Objetivo é a elaboração de um manual de Desenvolvimento Urbano Integrado com metodologias que poderão ser replicadas em outras cidades brasileiras com históricos ou potenciais de desastres ambientais
A Fiocruz e o Ministério das Cidades iniciaram mais uma etapa do projeto de Desenvolvimento Urbano Integrado para Redução de Riscos de Desastres (DUI-RRD). Ao longo deste mês de abril serão realizadas visitas técnicas nos territórios pilotos, selecionados no fim do ano passado, para aplicação de uma metodologia que tem como objetivo ampliar a resiliência de municípios atingidos historicamente por tragédias ambientais. O projeto vai resultar em um manual composto por sete etapas, que contemplam temas transversais como a importância da intersetorialidade e a participação comunitária, e que poderão ser apropriadas e implementadas em outras cidades brasileiras com históricos ou potenciais de desastres.
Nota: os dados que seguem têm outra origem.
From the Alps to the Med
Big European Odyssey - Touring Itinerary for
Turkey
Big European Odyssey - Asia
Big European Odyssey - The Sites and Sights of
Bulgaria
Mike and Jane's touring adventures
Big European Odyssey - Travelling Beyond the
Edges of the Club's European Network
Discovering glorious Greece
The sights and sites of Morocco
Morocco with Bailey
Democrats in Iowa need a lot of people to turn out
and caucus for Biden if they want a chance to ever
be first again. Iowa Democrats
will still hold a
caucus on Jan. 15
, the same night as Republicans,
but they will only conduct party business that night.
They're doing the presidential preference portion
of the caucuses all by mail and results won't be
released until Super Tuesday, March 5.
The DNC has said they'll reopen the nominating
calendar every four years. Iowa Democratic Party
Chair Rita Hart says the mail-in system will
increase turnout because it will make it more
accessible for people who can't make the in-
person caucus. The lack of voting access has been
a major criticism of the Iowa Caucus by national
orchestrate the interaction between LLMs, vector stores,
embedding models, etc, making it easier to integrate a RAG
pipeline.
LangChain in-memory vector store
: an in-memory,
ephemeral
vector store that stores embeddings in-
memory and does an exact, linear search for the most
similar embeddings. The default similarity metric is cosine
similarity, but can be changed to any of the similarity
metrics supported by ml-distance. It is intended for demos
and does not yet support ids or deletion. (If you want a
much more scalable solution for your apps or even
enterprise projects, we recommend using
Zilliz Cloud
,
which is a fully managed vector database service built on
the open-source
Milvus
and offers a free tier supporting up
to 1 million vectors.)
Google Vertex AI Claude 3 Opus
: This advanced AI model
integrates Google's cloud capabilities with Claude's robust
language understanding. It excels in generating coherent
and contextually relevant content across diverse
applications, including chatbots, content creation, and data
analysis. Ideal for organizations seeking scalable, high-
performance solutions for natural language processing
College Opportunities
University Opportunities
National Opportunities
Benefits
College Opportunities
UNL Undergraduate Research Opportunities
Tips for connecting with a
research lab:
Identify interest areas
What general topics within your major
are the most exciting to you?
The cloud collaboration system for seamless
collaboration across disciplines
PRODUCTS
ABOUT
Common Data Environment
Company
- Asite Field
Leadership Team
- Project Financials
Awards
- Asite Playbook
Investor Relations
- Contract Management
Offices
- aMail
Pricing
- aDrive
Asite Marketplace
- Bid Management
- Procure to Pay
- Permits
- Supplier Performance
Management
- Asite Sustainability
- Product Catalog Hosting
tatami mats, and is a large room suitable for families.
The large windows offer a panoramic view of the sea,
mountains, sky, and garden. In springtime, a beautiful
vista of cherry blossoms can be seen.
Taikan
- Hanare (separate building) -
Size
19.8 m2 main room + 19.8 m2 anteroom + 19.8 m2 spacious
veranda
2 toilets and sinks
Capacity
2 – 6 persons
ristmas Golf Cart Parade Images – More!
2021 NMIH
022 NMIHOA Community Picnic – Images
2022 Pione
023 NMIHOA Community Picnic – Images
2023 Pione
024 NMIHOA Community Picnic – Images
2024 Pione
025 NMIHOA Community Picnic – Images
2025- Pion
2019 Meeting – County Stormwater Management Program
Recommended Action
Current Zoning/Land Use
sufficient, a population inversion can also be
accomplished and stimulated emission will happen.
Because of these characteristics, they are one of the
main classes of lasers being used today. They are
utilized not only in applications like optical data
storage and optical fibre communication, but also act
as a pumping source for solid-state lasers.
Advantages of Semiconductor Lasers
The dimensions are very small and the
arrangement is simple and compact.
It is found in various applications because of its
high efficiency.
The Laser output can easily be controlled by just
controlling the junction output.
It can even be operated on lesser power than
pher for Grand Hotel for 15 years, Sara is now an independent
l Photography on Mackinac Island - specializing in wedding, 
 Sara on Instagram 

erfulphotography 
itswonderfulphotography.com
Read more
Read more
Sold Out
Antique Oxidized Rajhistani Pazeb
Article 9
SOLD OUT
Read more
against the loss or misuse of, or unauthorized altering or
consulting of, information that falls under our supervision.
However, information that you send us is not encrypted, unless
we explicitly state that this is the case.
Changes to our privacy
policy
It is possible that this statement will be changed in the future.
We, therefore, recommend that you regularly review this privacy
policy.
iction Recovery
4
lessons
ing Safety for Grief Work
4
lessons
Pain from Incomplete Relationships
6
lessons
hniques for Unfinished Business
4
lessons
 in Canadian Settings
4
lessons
As primeiras visitas técnicas aconteceram em Petrópolis. Equipes da Prefeitura apresentaram o processo de implementação das primeiras etapas do manual, que consistem na criação de uma estrutura de gestão com participação popular e na apropriação dos instrumentos de planejamento pelas equipes dos municípios, apontando os principais desafios e potencialidades. Também foi apresentado o plano de implementação para as próximas etapas, que contemplam a identificação e caracterização de áreas prioritárias para projetos urbanos integrados e o Diagnóstico Territorial Participativo (DTP).
Luís Madeira, coordenador do projeto e do Programa Institucional de Territórios Sustentáveis e Saudáveis (PITSS), vinculado à Vice-Presidência de Ambiente, Atenção e Promoção da Saúde (VPAAPS) da Fiocruz, acrescenta que o resultado deste projeto não deve ser considerado o produto de um ciclo de planejamento, mas sim o início de um processo de gestão territorial aprimorado, na perspectiva de uma governança territorial participativa e intersetorial.
A visita também contou com uma apresentação feita pelo Ministério das Cidades sobre o conceito de Desenvolvimento Urbano Integrado (DUI) e uma oficina onde os participantes das duas cidades, envolvendo poder público e sociedade civil, puderam apontar e compartilhar as particularidades de cada território sobre um mapa.
Após essa fase das visitas serão iniciadas as próximas etapas de implementação do manual que incluem a definição de estratégias, consolidação do projeto urbanístico integrado e a estratégia de implementação da estimativa de custos e viabilidade econômico-financeira.
Visita técnica
Em Petrópolis, os técnicos da Fiocruz e do Ministério das Cidades, acompanhados pelas equipes da Prefeitura, foram até o Lusitano, localidade do Caxambu que foi selecionada para aplicação da metodologia prevista pelo manual. Durante a visita foi possível ver de perto os desafios enfrentados pela comunidade em trechos que são frequentemente afetados por alagamentos e deslizamentos. Ao mesmo tempo, pessoas das comunidades apontaram locais com potencial para implantação de equipamentos públicos de lazer, com foco no desenvolvimento do turismo de base comunitária.
Moradora do Caxambu e coordenadora do Núcleo Comunitário de Defesa Civil (Nudec), Raquel Neves revela que enxerga o projeto como uma porta que se abre para que as pessoas realmente vejam o Caxambu com outros olhos, valorizando a cultura local e as pessoas que vivem no território. “Na época do desastre de 2022, a gente não sabia o que era um Registro de Ocorrência, não sabíamos como resgatar alguém, como ajudar o Corpo de Bombeiros e a Defesa Civil”, complementou, ressaltando a importância de o território ter sido selecionado pelo município para implementação do projeto DUI-RRD.